Intronarrator is a collection of Python and shell scripts that predicts introns using RNA-seq data, then uses the program AUGUSTUS to do gene prediction, using its "intronless" model.
The motivation for this is that AUGUSTUS's intron model leads to poor prediction of extremely short (mostly 15 bp) introns of heterotrichous ciliates, despite having an intron length model designed to accommodate extreme variation in intron lengths observed across eukaryotes. After trying a number of options to alter this model, we were unable to accurately predict introns - leading, more often than not, to predicted introns being incorrect ("faketrons"). RNA-seq data, on the other hand, may be very extensive -- providing deep coverage of most genes. Thus, it is possible to predict the introns directly from RNA-seq data, and leave the rest of the gene prediction to AUGUSTUS.

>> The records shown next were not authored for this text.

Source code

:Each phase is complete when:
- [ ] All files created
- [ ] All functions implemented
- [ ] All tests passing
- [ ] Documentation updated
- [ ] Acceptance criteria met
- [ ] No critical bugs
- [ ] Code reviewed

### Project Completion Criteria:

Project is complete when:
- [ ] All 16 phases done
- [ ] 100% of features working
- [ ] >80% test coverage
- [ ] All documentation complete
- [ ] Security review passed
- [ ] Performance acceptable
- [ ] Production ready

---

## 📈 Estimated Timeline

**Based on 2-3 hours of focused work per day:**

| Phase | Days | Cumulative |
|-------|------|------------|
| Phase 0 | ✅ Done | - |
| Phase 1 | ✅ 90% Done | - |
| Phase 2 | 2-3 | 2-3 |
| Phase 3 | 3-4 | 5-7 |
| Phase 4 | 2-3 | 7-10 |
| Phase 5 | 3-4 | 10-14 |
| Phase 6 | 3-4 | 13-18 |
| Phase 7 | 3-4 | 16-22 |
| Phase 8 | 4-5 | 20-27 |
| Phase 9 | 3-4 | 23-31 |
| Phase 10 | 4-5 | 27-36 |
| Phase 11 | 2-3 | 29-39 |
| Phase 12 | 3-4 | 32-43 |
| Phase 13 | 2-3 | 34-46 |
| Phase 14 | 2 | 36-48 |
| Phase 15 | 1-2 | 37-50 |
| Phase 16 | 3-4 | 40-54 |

The approach is illustrated below (semi-transparent green indicates where a gene to be predicted is located):
The following programs need to be installed: AUGUSTUS, Infernal, tRNAscan-SE version 2.0.
Code can be obtained from github:
git clone https://github.com/Swart-lab/Intronarrator/
An Intronarrator evironment with all the necessary depencies can be installed from the included env.yml with conda:
cd Intronarrator conda env create -f env.yml conda activate Intronarrator
intronarrator.sh needs to be copied to the working directory. After this it needs to be edited and properly setup before running, including setting the paths to AUGUSTUS configuration files. You should also decide on the number of parallel processes to run.
Helper scripts for producing stranded BAM files, and generation of "hints" for AUGUSTUS from the BAM files are included in the directory "helper_scripts". These should be copied and modified according to need before use.
Reads with multiple introns currently are ignored - these still need to be properly accommodated. Therefore be warned: this software is currently inappropriate for organisms with high densities of introns and frequent alternative splicing (e.g. most metazoans)!